Excerpted text »
"""
A Trained Model Is Still Generic

After training, a language model is good at predicting text.

But that doesn’t mean it:

  • Answers questions the way you expect
  • Follows instructions
  • Uses the right tone
  • Stays focused on a task

To make it useful, we usually add another step.


Fine-Tuning: Teaching the Model a Job

Fine-tuning means continuing training on a smaller, more specific dataset.

Examples:

  • Question → answer pairs
  • Support conversations
  • Domain-specific documents

The model already understands language. Fine-tuning nudges it toward a particular behavior.

Think of it like:

  • Learning English
  • Then learning how to write emails
  • Then learning how to write professional emails

Instruction Training

Some fine-tuning focuses on teaching the model to follow instructions.

Instead of raw text, the model sees examples like:

  • Prompt: “Explain this simply”
  • Response: a clear explanation

This is how models learn to:

  • Be helpful
  • Be concise
  • Match human expectations

It’s still prediction — just applied to instruction patterns.


How We Know If a Model Is Good

Models are evaluated differently depending on the task:

  • Can it predict unseen text well?
  • Does it answer correctly?
  • Does it stay consistent?

Automatic metrics help, but human evaluation is still important — especially for quality and safety.
"""
Activity 1 »
According to the fine-tuning explainer, what kind of evaluation is still important for quality and safety?
Activity 2 »
Pick up the fine-tuning explainer after its final sentence and continue it in the same plain, sectioned style.

Raw data »
"""
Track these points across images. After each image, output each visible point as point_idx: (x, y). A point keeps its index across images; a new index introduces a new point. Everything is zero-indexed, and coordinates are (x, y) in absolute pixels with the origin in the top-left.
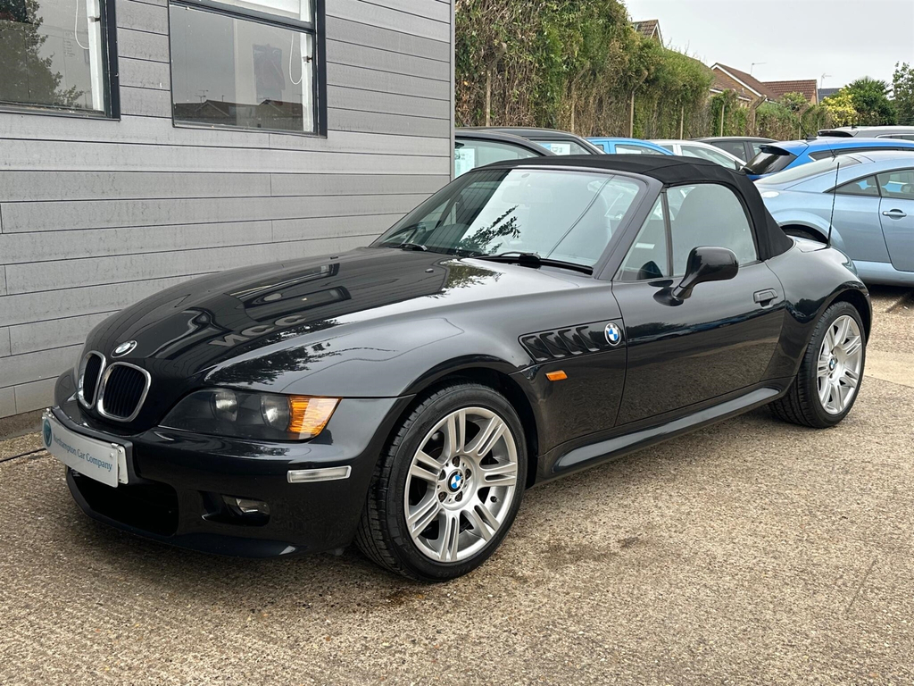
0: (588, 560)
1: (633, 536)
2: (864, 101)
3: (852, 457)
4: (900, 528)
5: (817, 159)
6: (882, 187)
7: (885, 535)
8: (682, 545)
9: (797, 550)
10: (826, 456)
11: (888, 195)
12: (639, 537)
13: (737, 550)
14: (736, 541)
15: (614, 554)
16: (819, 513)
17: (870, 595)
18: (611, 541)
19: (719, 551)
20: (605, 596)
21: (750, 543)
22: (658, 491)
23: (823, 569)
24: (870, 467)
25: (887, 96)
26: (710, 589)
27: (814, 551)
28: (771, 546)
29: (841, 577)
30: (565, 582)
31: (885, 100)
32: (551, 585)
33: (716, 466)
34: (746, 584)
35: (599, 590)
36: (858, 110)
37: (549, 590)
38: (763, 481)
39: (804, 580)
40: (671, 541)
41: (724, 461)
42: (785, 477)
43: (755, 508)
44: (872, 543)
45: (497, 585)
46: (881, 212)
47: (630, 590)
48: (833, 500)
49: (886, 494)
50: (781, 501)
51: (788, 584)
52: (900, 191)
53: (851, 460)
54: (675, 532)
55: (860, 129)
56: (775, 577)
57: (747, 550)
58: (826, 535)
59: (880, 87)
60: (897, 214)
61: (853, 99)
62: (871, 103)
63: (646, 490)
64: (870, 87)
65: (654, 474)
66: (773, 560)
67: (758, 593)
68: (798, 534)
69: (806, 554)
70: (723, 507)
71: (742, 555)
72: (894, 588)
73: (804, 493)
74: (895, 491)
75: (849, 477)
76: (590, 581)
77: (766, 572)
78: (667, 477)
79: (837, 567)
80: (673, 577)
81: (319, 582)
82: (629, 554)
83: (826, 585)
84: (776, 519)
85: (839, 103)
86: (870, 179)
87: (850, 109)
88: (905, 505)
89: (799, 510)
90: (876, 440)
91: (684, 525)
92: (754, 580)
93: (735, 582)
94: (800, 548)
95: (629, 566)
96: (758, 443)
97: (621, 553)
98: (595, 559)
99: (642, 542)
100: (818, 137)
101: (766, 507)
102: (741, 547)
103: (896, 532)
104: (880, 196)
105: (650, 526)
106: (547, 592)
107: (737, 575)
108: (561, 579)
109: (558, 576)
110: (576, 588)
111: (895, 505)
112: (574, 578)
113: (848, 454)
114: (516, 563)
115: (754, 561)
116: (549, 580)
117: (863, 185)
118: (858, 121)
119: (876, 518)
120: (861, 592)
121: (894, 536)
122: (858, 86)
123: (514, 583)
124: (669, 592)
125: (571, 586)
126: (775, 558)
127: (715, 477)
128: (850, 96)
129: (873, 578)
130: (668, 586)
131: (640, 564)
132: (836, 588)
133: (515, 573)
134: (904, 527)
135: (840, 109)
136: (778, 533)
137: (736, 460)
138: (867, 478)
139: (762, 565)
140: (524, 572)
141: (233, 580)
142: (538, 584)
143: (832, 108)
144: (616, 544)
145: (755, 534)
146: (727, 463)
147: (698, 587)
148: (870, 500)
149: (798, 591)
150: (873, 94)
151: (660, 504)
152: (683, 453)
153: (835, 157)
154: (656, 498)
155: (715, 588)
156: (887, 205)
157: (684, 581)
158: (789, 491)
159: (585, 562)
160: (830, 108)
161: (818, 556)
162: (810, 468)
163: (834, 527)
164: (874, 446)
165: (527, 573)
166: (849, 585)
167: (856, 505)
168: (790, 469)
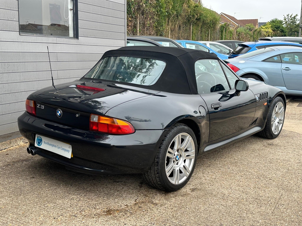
"""
Final answer 1 »
Human evaluation

Final answer 2 »
Training vs Using the Model

Once deployed, the model stops learning.

At that point:

  • It only runs forward
  • It doesn’t update its weights
  • It predicts one token at a time

This phase is called inference.

Everything users experience — speed, cost, context length — comes from inference, not training.


Important Limitations

Even very large models:

  • Don’t truly “understand” content
  • Can sound confident while being wrong
  • Reflect patterns and biases in their data

They are tools — not sources of truth.

Understanding their limits is part of using them responsibly.


Final Wrap-Up

Across this series, we’ve followed the full path:

Text → Tokens → Attention → Transformers → Training → Fine-Tuning → Use

Once you understand the basics, the mystery fades.

What’s left is a powerful system — built on simple ideas, scaled carefully, and used best with clarity and intention.